12. The chip-type micro-connector of claim 1, wherein the chip-type micro-connector is a vertical type micro-connector, the chips and the micro-connector are vertically stacked, and the micro-connector is positioned between the chips.

13. A method of packaging a plurality of chips comprising:

providing a connection substrate;

forming a plurality of connecting wires in the connection substrate, and a plurality of contact pads electrically connected to the connecting wires;

providing a plurality of chips electrically connected to the contact pads; and

utilizing a cap layer to package the connection substrate and the chips on a package substrate.
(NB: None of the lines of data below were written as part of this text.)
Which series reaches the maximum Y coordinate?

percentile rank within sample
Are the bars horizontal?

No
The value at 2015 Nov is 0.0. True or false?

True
14. The method of claim 13, wherein steps of forming the connecting wires and the contact pads comprise:

forming at least a dielectric layer on the connection substrate;

forming a conducting layer on the dielectric layer;

partially removing the conducting layer to pattern the plurality of connecting wires; forming a passivation layer on the dielectric layer and the connecting wires; and

partially removing the passivation layer to form the plurality of contact pads.

15. The method of claim 14, wherein the thickness of the conducting layer is larger than 0.5 micrometers.
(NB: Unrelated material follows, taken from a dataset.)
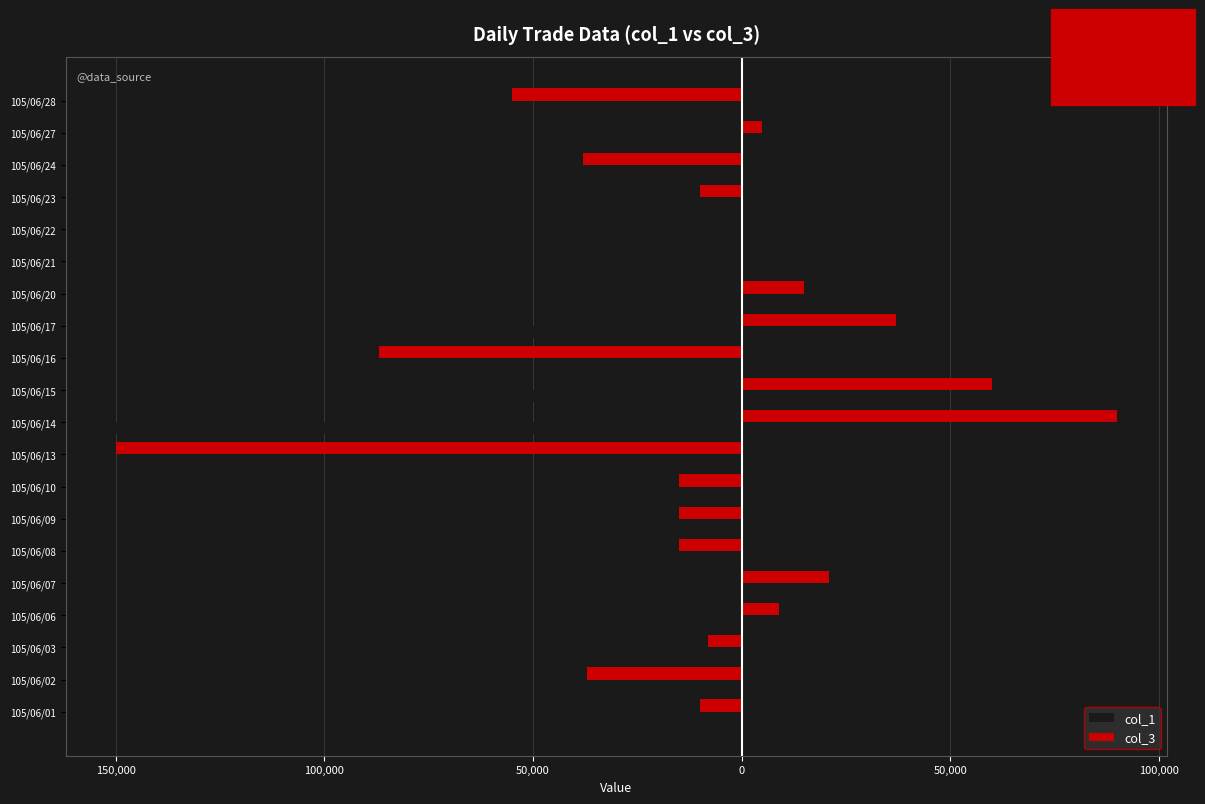

Reading left to right, list all the values displayed in this chart.

col_1: -20000	-3000	0	-40000	-21000	-10000	-10000	-10000	-10000	-150000	-60000	0	-82000	-45000	-25000	-20000	0	-2000	-5000	0
col_3: -10000	-37000	-8000	9000	21000	-15000	-15000	-15000	-150000	90000	60000	-87000	37000	15000	0	0	-10000	-38000	5000	-55000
16. The method of claim 13, wherein steps of forming the connecting wires and the contact pads comprise:

forming at least a first dielectric layer on the connection substrate;

forming a first conducting layer on the first dielectric layer;

partially removing the first conducting layer to pattern at least a first connecting wire;

forming a second dielectric layer on the first dielectric layer and the first connecting wire;

forming a second conducting layer on the second dielectric layer;

partially removing the second conducting layer to pattern at least a second connecting wire;

forming a passivation layer on the second dielectric layer and the second connecting wire; and

partially removing the passivation layer to form the plurality of contact pads.

17. The method of claim 16, wherein a thickness of the first conducting layer is larger than 0.5 micrometers.

18. The method of claim 16, wherein a thickness of the second conducting layer is larger than 0.5 micrometers.

19. The method of claim 13, wherein a critical dimension of each connecting wire is larger than 0.5 micrometers.